**Исследуемый текст**
========

Мы уже говорили о том обесценивании, которому — за редкими исключениями — подвергалось все, что не служило непосредственно сохранению жизни. И этот пересмотр вел к тому, что в конце концов человек переставал ценить самого себя, что в вихрь, ввергающий в пропасть все прежние ценности, втягивалась и личность. Под неким суггестивным воздействием той действительности, которая уже давно ничего не желает знать о ценности человеческой жизни, о значимости личности, которая превращает человека в безответный объект уничтожения (предварительно используя, впрочем, остатки его физических способностей), — под этим воздействием обесценивается, в конце концов, собственное Я.
Человек, не способный последним взлетом чувства собственного достоинства противопоставить себя действительности, вообще теряет в концлагере ощущение себя как субъекта, не говоря уже об ощущении себя как духовного существа с чувством внутренней свободы и личной ценности. Он начинает воспринимать себя скорее как частичку какой-то большой массы, его бытие опускается на уровень стадного существования. Ведь людей, независимо от их собственных мыслей и желаний, гонят то туда, то сюда, поодиночке или всех вместе, как стадо овец. Справа и слева, спереди и сзади тебя погоняет небольшая, но имеющая власть, вооруженная шайка садистов, которые пинками, ударами сапога, ружейными прикладами заставляют тебя двигаться то вперед, то назад. Мы дошли до состояния стада овец, которые только и знают, что избегать нападения собак и, когда их на минутку оставят в покое, немного поесть. И подобно овцам, при виде опасности боязливо сбивающимся в кучу, каждый из нас стремился не оставаться с краю, попасть в середину своего ряда, в середину своей колонны, в голове и хвосте которой шли конвоиры. Кроме того, местечко в центре колонны обещало некоторую защиту от ветра. Так что то состояние человека в лагере, которое можно назвать стремлением раствориться в общей массе, возникало не исключительно под воздействием среды, оно было и импульсом самосохранения. Стремление каждого к растворению в массе диктовалось одним из самых главных законов самосохранения в лагере: главное — не выделиться, не привлечь по какому-нибудь малейшему поводу внимание СС!

========

**Данные для анализа**

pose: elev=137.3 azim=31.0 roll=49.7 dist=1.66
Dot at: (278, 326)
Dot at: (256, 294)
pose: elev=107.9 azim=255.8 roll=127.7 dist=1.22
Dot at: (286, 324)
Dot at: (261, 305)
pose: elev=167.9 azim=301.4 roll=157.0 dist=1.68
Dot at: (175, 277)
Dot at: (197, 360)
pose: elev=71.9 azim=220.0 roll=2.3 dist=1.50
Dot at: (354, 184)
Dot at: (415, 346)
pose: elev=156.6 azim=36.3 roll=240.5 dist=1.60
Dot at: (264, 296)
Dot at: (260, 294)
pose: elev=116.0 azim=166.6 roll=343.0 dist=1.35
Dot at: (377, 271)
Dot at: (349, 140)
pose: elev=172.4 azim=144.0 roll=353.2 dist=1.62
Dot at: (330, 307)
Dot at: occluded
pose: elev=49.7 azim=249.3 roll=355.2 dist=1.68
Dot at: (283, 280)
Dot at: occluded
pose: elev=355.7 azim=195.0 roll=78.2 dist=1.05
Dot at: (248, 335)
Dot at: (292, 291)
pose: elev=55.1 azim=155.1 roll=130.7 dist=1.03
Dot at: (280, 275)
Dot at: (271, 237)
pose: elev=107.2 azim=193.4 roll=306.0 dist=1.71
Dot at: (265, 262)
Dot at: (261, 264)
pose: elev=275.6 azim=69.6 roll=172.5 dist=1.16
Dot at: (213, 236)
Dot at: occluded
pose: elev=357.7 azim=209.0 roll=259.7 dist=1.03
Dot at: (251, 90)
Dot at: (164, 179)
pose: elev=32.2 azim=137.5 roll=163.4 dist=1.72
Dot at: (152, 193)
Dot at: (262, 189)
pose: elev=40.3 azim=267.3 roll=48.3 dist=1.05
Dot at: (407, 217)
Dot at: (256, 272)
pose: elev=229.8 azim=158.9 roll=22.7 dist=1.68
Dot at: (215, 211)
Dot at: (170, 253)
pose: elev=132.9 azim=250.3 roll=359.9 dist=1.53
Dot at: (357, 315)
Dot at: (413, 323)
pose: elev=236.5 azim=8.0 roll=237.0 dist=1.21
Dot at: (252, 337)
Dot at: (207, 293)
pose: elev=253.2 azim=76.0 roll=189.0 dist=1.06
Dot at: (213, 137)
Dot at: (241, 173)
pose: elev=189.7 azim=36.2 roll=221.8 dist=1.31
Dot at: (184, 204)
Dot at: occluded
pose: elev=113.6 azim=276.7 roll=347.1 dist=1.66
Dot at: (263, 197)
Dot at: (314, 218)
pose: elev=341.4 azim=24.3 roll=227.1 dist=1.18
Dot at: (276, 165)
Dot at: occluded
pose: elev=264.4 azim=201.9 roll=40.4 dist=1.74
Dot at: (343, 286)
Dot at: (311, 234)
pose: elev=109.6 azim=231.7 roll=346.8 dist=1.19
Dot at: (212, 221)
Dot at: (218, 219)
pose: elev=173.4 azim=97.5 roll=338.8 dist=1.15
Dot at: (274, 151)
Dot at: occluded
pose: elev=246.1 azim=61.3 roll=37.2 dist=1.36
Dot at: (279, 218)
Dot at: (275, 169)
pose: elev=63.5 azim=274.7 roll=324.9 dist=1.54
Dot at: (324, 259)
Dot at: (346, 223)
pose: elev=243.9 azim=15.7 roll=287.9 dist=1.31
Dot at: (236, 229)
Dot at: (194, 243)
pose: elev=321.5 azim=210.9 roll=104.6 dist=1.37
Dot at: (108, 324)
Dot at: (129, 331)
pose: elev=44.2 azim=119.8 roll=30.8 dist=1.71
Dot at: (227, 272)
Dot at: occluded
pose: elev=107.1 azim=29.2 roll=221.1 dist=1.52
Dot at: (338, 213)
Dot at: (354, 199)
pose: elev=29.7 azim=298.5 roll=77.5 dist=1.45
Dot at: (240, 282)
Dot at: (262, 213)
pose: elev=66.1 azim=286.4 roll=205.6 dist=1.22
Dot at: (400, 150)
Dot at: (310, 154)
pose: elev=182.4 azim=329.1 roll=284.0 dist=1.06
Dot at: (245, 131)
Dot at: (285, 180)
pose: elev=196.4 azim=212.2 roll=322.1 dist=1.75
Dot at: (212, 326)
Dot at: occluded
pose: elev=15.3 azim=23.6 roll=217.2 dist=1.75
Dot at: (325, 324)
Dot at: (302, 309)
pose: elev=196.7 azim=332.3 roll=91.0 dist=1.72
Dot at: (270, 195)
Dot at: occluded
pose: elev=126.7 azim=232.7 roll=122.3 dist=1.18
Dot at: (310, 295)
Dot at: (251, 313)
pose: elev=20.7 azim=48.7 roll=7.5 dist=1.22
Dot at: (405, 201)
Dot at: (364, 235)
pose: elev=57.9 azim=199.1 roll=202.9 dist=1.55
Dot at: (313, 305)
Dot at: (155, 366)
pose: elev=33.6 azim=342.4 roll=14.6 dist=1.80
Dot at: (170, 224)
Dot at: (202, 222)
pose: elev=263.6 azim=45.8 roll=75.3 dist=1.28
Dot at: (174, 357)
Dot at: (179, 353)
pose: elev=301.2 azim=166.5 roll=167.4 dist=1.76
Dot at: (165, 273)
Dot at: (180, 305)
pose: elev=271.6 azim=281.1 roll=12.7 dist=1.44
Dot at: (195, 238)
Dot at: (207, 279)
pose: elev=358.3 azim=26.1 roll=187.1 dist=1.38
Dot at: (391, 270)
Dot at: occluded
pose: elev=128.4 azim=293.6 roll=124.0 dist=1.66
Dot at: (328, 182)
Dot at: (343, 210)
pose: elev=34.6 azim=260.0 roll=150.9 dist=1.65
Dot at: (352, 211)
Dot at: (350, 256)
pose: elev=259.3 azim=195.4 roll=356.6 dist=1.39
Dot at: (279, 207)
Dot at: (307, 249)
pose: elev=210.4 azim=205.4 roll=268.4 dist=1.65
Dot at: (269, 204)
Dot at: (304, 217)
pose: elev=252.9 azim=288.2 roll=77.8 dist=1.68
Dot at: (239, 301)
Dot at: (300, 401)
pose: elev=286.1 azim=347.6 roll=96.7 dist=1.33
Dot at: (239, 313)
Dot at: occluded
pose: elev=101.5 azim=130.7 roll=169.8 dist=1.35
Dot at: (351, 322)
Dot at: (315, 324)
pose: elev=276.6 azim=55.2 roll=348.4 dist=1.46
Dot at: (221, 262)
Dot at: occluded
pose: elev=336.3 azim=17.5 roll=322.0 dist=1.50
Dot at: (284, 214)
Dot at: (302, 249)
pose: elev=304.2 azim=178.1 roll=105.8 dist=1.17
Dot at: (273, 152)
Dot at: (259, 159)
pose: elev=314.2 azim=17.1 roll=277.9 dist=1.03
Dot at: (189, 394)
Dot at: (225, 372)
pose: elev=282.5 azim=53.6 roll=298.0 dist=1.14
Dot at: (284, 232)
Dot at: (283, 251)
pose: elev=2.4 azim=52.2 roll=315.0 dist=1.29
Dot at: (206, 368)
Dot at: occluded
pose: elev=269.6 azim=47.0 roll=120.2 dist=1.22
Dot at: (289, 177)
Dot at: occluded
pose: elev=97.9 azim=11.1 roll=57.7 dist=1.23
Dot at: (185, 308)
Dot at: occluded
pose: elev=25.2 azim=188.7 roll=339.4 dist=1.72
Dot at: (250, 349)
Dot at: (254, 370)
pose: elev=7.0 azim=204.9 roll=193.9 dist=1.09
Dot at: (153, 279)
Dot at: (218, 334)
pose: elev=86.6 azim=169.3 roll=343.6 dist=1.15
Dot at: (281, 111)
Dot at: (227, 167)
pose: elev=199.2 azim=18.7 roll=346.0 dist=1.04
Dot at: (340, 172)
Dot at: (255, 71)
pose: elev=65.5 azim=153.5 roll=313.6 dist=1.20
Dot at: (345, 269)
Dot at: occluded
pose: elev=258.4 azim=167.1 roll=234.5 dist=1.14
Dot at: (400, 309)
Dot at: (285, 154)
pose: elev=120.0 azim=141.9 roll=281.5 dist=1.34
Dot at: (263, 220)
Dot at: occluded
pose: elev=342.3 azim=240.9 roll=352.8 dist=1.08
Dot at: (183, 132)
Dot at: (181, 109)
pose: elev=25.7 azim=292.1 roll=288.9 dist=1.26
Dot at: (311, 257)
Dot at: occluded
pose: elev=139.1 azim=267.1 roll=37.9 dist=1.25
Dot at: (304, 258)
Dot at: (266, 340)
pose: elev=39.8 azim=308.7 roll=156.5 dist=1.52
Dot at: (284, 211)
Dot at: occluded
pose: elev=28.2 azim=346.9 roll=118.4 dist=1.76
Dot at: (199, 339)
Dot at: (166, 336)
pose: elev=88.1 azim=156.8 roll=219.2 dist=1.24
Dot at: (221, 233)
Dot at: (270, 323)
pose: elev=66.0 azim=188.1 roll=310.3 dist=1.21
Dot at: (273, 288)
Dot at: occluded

========

**Вопросы и задания**
A. Перепишите без изменений отрывок из текста о концлагере: начните с места, где стоят слова «Мы уже говорили», и остановитесь после слов «концов, собственное Я.».
B. Перескажите текст о концлагере в двух предложениях.
C. От чего, согласно тексту о концлагере, давало некоторую защиту место в центре колонны?
Выполняйте задания, опираясь только на текст.

**Ответы к заданиям**
A.
Мы уже говорили о том обесценивании, которому — за редкими исключениями — подвергалось все, что не служило непосредственно сохранению жизни. И этот пересмотр вел к тому, что в конце концов человек переставал ценить самого себя, что в вихрь, ввергающий в пропасть все прежние ценности, втягивалась и личность. Под неким суггестивным воздействием той действительности, которая уже давно ничего не желает знать о ценности человеческой жизни, о значимости личности, которая превращает человека в безответный объект уничтожения (предварительно используя, впрочем, остатки его физических способностей), — под этим воздействием обесценивается, в конце концов, собственное Я.

B. В концлагере под воздействием действительности, которая не ценила человеческую жизнь, человек переставал ценить самого себя, терял ощущение себя как субъекта и опускался до стадного существования. Стремление раствориться в массе и попасть в середину колонны было и импульсом самосохранения, ведь главное в лагере — не выделиться и не привлечь внимание СС.

C. От ветра.